Let me be clear.  The smoke detector itself is not actually in my apartment, but the NOISE from the smoke detector is.  I know it's not in my apartment because I've tracked down all the smoke detectors in this place (I have two).  I have stood (or squatted, since one is in the crawlspace above my kitchen) underneath them and listened for beeping noises.  I still hear the beeping noises, but they're not coming from my apartment.  This is for certain!

So where is it coming from?  Good question.  I still don't know.  Ugh.  Someone save me.  Or send earplugs.

Anyhow, to take my mind off the random beeps currently interspersed in my life, I made roasted sausages.  Not just any roasted sausages.  These sausages are atop a bed of polenta, onions, and tomatoes.  So basically every super tasty thing is captured on this baking sheet.  Then we top it with tangy Gorgonzola cheese.  Stop it!  OK, no, don't stop it.  Excuse me while I faceplant into this dish to drown out the incessant beeping that is stillllllll going on...

 

Roasted Sausage & Tomatoes with Polenta & Gorgonzola
slightly adapted from Molly Gilbert's Sheet Pan Suppers
makes 4 servings

Print Recipe

  • 1 tube (18 ounces) precooked polenta (I used a sun-dried polenta but you can use what you want/have)
  • 1 small red onion, sliced into thin half-moons
  • 2 cups grape tomatoes
  • 2 tablespoons extra virgin olive oil
  • 1/4 teaspoon kosher salt
  • fresh black pepper
  • 6 links hot Italian sausage (~1 1/2 lbs)
  • 1/2 teaspoon fresh thyme leaves
  • 1/2 teaspoon fresh rosemary, diced
  • 2 tablespoons crumbled Gorgonzola cheese + extra for serving (optional)
  • cooking spray

1) Preheat oven to 425 degrees F.  Make sure one rack is in the center of the oven and another rack is about 4 inches below the broiler.  Spray a baking pan with cooking spray and set aside.

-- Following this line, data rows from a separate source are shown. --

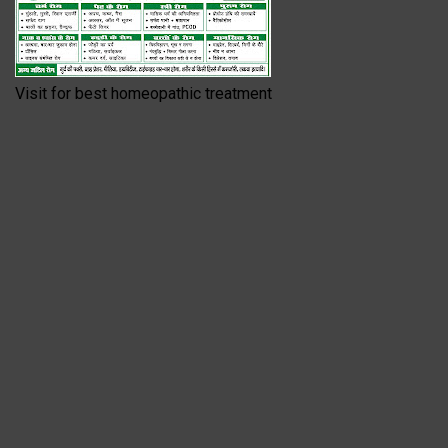
Visit for best homeopathic treatment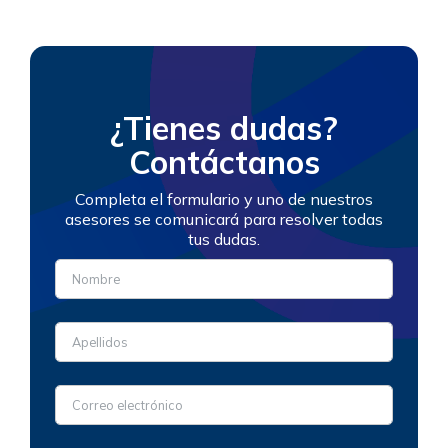
¿Tienes dudas?
Contáctanos
Completa el formulario y uno de nuestros
asesores se comunicará para resolver todas
tus dudas.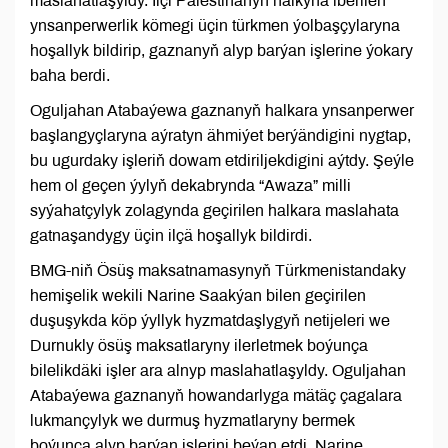
maslahatlaşyldy. Ilçi Palestinanyň halkyna iberilen
ynsanperwerlik kömegi üçin türkmen ýolbaşçylaryna
hoşallyk bildirip, gaznanyň alyp barýan işlerine ýokary
baha berdi.
Oguljahan Atabaýewa gaznanyň halkara ynsanperwer
başlangyçlaryna aýratyn ähmiýet berýändigini nygtap,
bu ugurdaky işleriň dowam etdiriljekdigini aýtdy. Şeýle
hem ol geçen ýylyň dekabrynda “Awaza” milli
syýahatçylyk zolagynda geçirilen halkara maslahata
gatnaşandygy üçin ilçä hoşallyk bildirdi.
BMG-niň Ösüş maksatnamasynyň Türkmenistandaky
hemişelik wekili Narine Saakýan bilen geçirilen
duşuşykda köp ýyllyk hyzmatdaşlygyň netijeleri we
Durnukly ösüş maksatlaryny ilerletmek boýunça
bilelikdäki işler ara alnyp maslahatlaşyldy. Oguljahan
Atabaýewa gaznanyň howandarlyga mätäç çagalara
lukmançylyk we durmuş hyzmatlaryny bermek
boýunça alyp barýan işlerini beýan etdi, Narine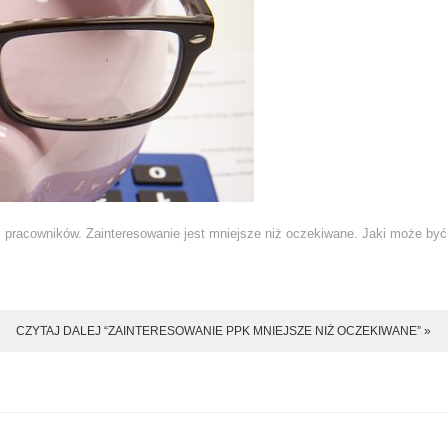
racowników. Zainteresowanie jest mniejsze niż oczekiwane. Jaki może być
CZYTAJ DALEJ “ZAINTERESOWANIE PPK MNIEJSZE NIŻ OCZEKIWANE” »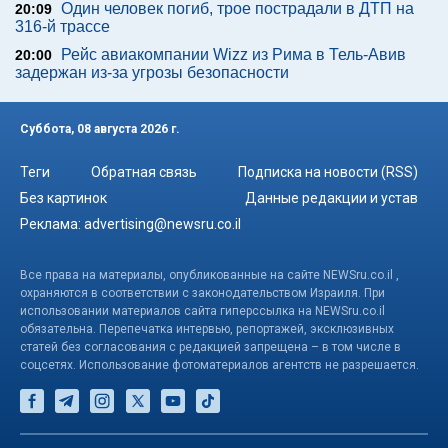
Один человек погиб, трое пострадали в ДТП на
20:09
316-й трассе
Рейс авиакомпании Wizz из Рима в Тель-Авив
20:00
задержан из-за угрозы безопасности
Суббота, 08 августа 2026 г.
Теги
Обратная связь
Подписка на новости (RSS)
Без картинок
Данные редакции и устав
Реклама:
advertising@newsru.co.il
Все права на материалы, опубликованные на сайте NEWSru.co.il ,
охраняются в соответствии с законодательством Израиля. При
использовании материалов сайта гиперссылка на NEWSru.co.il
обязательна. Перепечатка интервью, репортажей, эксклюзивных
статей без согласования с редакцией запрещена – в том числе в
соцсетях. Использование фотоматериалов агентств не разрешается.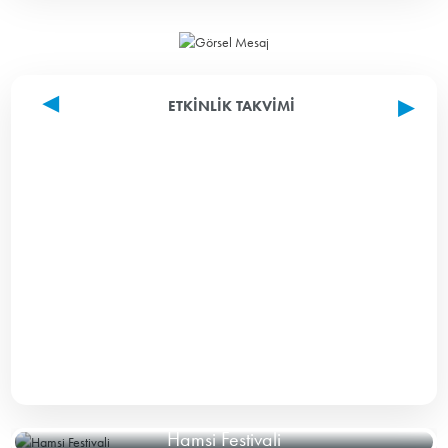
ETKINLIK TAKVIMI
Hamsi Festivali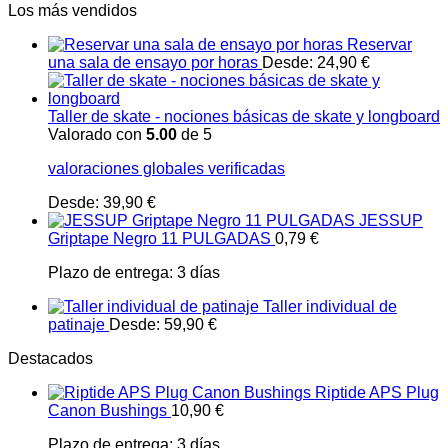
Los más vendidos
Reservar
una sala de ensayo por horas
Desde:
24,90
€
Taller de skate - nociones básicas de skate y longboard
Valorado con
5.00
de 5
valoraciones globales verificadas
Desde:
39,90
€
JESSUP
Griptape Negro 11 PULGADAS
0,79
€
Plazo de entrega:
3 días
Taller individual de
patinaje
Desde:
59,90
€
Destacados
Riptide APS Plug
Canon Bushings
10,90
€
Plazo de entrega:
3 días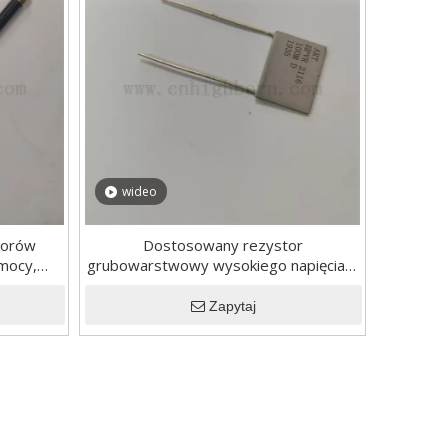
wideo
storów
Dostosowany rezystor
mocy,
grubowarstwowy wysokiego napięcia o
lność
długoterminowej stabilności
Zapytaj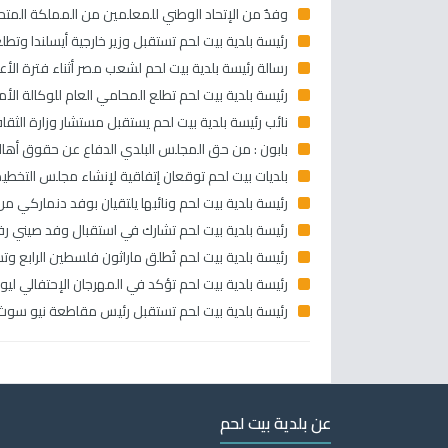
وفدٌ من الإتحاد الوطني للمعلمين من المملكة المتحدة
رئيسة بلدية بيت لحم تستقبل وزير خارجية أيسلندا وتط
رسالة رئيسة بلدية بيت لحم لشعب مصر أثناء فترة الأعي
رئيسة بلدية بيت لحم تطلع المحامي العام للوكالة الأ
نائب رئيسة بلدية بيت لحم يستقبل مستشار وزارة الثقا
بابون : من حق المجلس البلدي الدفاع عن حقوق أهالي ال
بلديات بيت لحم توقعان إتفاقية لإنشاء مجلس التخطيط
رئيسة بلدية بيت لحم ونائبها يلتقيان بوفد دنماركي
رئيسة بلدية بيت لحم تشارك في استقبال وفد صيني 
رئيسة بلدية بيت لحم تُطلق ماراثون فلسطين الرابع وتشارك عن فئة 10 كيلومتر للمطالبة
رئيسة بلدية بيت لحم تؤكد في المهرجان الإحتفالي ل
رئيسة بلدية بيت لحم تستقبل رئيس مقاطعة نيو سوث و
عن بلدية بيت لحم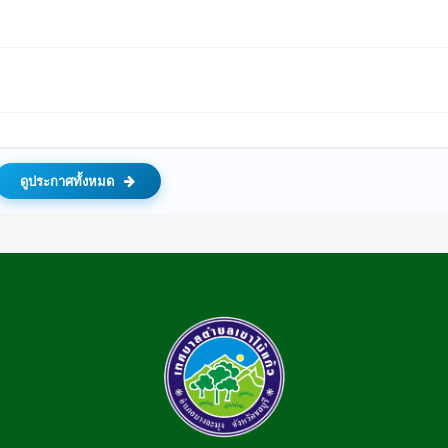
ดูประกาศทั้งหมด
69 ประจำปีงบประมาณ 2569
 หมู่ 1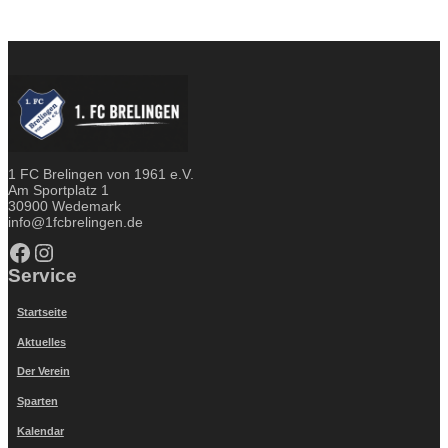
1 FC Brelingen von 1961 e.V.
Am Sportplatz 1
30900 Wedemark
info@1fcbrelingen.de
Facebook
Instagram
Service
Startseite
Aktuelles
Der Verein
Sparten
Kalendar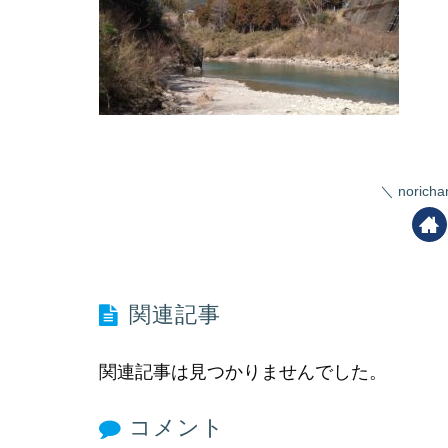
nori
関連記事
関連記事は見つかりませんでした。
コメント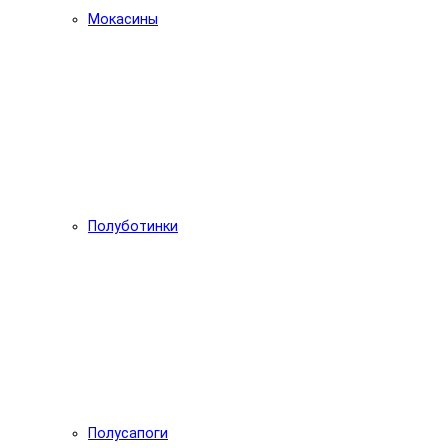
Мокасины
Полуботинки
Полусапоги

2) Cut the plastic packaging off the polenta.  Pat the excess water off the polenta.  Slice into 1/4 - 1/2 inch rounds.  Space the rounds evenly on the prepared baking pan.

3) In a medium bowl, combine the tomatoes, onions, salt and pepper with the olive oil.  Use a utensil or your hands to mix everything together.  Spread the mixture evenly over the polenta.

4) Place the sausages on the baking pan, on top of all the other ingredients.  Use a fork to pierce each sausage once or twice.  Sprinkle the fresh herbs over everything.

5)  Place the baking sheet in the oven and cook for ~30 minutes or until the tomato skins start to wrinkle.

6) Remove the baking pan from the oven and turn the broiler on.  Sprinkle 2 tablespoons of Gorgonzola cheese over the entire dish.  Return the pan to the oven.  This time, place it on the upper shelf close to the broiler and allow to cook for 3-5 minutes.

7) Serve warm, with the the sausages over the polenta.  If desired, sprinkle additional Gorgonzola cheese on top of the dish before serving.